07. Les bénédictions de la Torah sont dites en vue de l’ensemble de la journée

Les bénédictions de la Torah que l’on récite le matin couvrent l’ensemble de la journée. Bien que l’on aille, après cela, manger et travailler, on ne devra pas redire ces bénédictions quand on voudra, par la suite, étudier la Torah.
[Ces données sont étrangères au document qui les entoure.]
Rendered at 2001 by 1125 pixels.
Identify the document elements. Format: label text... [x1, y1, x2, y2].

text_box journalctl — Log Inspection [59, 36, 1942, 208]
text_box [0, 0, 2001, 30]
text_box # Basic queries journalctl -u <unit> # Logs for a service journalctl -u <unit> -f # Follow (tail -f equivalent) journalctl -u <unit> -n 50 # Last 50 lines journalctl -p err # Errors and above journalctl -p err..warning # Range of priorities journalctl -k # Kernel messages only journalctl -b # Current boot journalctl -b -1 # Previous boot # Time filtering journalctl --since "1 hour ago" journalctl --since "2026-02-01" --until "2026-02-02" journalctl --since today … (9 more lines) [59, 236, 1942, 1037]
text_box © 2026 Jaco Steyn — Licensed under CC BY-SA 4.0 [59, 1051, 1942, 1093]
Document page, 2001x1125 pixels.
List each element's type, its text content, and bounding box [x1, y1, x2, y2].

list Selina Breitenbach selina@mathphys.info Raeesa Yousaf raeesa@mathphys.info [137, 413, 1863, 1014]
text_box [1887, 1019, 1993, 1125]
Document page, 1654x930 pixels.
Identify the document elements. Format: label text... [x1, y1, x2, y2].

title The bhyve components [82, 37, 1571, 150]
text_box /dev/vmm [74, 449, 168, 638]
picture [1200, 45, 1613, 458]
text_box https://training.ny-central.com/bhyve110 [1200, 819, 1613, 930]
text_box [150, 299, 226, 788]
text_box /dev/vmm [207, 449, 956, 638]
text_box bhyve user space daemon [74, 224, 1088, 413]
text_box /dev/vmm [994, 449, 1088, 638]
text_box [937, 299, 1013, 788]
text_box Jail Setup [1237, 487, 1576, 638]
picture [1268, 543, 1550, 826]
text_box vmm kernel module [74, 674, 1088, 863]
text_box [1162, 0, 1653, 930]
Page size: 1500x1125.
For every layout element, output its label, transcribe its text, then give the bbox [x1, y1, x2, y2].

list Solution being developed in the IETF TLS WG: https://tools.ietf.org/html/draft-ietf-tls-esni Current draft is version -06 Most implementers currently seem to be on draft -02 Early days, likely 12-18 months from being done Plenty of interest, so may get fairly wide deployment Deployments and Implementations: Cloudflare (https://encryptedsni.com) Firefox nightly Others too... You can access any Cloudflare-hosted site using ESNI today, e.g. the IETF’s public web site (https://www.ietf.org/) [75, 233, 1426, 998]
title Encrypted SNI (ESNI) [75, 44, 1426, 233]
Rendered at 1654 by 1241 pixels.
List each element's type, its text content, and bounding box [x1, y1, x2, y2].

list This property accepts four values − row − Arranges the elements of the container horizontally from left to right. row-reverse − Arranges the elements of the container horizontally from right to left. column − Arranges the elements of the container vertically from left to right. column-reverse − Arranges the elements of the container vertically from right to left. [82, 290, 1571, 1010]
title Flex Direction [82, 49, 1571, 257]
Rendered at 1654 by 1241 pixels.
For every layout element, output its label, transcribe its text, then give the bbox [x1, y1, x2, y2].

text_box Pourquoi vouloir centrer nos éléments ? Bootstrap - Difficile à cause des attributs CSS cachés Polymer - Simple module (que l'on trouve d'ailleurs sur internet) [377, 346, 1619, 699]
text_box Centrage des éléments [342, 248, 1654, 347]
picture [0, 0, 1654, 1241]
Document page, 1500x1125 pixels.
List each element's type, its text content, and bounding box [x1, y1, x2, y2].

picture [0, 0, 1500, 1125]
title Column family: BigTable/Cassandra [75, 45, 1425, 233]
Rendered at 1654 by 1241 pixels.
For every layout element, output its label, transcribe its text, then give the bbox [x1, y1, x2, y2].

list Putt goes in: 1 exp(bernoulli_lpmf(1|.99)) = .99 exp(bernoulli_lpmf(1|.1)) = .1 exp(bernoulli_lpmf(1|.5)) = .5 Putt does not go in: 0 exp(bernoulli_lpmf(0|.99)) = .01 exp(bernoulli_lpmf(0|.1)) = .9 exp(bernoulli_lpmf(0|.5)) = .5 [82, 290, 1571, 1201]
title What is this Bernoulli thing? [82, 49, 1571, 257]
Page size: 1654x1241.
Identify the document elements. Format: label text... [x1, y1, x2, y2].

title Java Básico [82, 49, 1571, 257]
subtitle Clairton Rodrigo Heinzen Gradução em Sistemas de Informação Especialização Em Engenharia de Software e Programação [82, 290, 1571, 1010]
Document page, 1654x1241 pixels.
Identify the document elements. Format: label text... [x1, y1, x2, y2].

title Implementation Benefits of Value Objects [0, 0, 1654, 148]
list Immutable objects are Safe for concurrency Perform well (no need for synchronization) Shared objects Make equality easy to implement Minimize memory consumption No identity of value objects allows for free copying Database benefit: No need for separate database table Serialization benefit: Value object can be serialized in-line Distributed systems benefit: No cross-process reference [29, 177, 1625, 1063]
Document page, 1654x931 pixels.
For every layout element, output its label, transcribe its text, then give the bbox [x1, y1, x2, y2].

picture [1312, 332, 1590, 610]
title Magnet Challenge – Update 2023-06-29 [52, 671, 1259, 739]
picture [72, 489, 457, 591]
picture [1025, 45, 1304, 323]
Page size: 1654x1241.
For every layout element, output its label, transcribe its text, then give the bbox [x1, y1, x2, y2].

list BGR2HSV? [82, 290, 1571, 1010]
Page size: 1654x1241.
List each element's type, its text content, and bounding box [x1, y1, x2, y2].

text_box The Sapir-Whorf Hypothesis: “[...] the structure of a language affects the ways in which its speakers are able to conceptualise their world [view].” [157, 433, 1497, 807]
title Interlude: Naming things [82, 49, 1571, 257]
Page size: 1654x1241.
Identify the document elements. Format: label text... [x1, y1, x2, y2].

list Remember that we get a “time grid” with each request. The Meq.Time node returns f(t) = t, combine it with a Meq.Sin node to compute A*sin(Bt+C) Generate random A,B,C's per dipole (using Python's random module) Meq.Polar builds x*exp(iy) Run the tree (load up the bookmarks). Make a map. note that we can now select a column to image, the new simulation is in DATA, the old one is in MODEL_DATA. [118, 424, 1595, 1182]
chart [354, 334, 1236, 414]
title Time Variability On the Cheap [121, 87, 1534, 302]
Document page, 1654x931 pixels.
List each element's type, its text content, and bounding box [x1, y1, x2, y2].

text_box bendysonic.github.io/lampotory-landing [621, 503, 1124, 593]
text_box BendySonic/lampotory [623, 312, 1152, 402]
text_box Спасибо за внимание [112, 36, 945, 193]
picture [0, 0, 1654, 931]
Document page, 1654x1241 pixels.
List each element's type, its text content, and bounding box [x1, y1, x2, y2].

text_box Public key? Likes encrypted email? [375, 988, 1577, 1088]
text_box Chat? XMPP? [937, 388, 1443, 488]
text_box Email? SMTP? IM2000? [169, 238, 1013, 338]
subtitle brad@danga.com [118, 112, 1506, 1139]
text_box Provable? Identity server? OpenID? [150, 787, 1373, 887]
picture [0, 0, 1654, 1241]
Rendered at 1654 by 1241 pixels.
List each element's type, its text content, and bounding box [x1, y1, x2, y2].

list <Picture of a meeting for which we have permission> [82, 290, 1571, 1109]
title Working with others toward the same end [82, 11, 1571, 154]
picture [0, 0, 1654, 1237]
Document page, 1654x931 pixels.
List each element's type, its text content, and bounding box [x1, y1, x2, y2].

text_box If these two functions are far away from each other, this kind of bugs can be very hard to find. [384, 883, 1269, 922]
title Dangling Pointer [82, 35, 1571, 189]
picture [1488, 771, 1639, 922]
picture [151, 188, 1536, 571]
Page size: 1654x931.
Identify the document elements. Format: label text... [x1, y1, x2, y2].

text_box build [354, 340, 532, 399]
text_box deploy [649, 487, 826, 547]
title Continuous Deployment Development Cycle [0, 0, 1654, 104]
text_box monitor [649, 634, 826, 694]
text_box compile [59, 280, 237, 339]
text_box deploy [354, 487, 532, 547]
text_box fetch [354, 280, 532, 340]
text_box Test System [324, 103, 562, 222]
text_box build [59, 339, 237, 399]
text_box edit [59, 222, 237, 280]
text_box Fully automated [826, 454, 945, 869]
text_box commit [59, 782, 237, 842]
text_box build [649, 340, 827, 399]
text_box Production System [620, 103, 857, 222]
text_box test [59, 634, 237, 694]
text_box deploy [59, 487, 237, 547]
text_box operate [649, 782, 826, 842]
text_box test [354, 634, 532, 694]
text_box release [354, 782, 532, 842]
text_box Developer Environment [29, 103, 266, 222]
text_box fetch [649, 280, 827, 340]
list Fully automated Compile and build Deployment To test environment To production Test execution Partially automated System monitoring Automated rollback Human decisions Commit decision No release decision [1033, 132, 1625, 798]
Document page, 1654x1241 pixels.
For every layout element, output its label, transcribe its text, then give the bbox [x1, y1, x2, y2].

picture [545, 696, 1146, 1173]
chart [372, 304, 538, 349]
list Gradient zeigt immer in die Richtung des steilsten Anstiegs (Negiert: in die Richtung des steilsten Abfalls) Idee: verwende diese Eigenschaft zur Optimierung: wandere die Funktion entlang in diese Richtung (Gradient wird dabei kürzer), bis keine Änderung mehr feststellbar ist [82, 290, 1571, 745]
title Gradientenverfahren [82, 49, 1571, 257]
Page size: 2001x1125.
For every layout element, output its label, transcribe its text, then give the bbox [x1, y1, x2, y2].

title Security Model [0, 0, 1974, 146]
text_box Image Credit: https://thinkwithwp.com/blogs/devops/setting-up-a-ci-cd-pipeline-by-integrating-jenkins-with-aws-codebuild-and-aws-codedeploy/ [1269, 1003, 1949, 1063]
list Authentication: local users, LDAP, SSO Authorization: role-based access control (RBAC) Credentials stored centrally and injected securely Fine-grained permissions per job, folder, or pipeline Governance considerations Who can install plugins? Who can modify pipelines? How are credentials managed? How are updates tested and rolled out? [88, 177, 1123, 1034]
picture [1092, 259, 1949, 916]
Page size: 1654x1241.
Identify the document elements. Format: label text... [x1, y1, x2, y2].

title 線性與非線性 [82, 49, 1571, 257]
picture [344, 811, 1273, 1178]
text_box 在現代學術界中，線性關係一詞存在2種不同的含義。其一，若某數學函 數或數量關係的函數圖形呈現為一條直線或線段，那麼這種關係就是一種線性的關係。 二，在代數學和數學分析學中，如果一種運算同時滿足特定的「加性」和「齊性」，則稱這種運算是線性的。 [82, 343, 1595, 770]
Les décisionnaires sont partagés, au sujet des hommes, sur la question de savoir si, après un sommeil dit « régulier » (cheinat qéva’, d’au moins une demi-heure), il leur faut répéter les bénédictions de la Torah (cf. La Prière d’Israël, chap. 10 § 6) ; quant aux femmes, cependant, il est convenu de dire qu’en pratique elles ne répètent pas ces bénédictions, même après un sommeil « régulier », et ne les prononcent qu’une fois par jour. Aussi, une femme qui se réveille après le milieu de la nuit (‘hatsot), et qui a l’intention de rester éveillée quelques heures avant de retourner dormir quelques heures supplémentaires, devra réciter les bénédictions de la Torah et les bénédictions matinales après son réveil principal (comme nous l’avons vu au chapitre 6 § 6)[5].

Les décisionnaires sont partagés sur la question de savoir si un homme qui a veillé durant une pleine journée, nuit comprise, doit réciter les bénédictions de la Torah une fois le matin levé (cf. La Prière d’Israël 10 § 7). Si c’est une femme qui est ainsi restée éveillée toute une journée, nuit comprise, elle ne dira pas, le matin venu, les bénédictions de la Torah ; elle récitera plutôt la bénédiction Ahavat ‘olam suivie du premier paragraphe du Chéma Israël, et par cela, s’acquittera des bénédictions de la Torah (cf. ci-dessus, chap. 6, note 4). En revanche, si elle a dormi d’un sommeil « régulier » avant que ne tombe la nuit où elle a veillé, elle récitera les bénédictions de la Torah une fois le matin venu (Michna Beroura 47, 28 ; cf. La Prière d’Israël chap. 10, note 9).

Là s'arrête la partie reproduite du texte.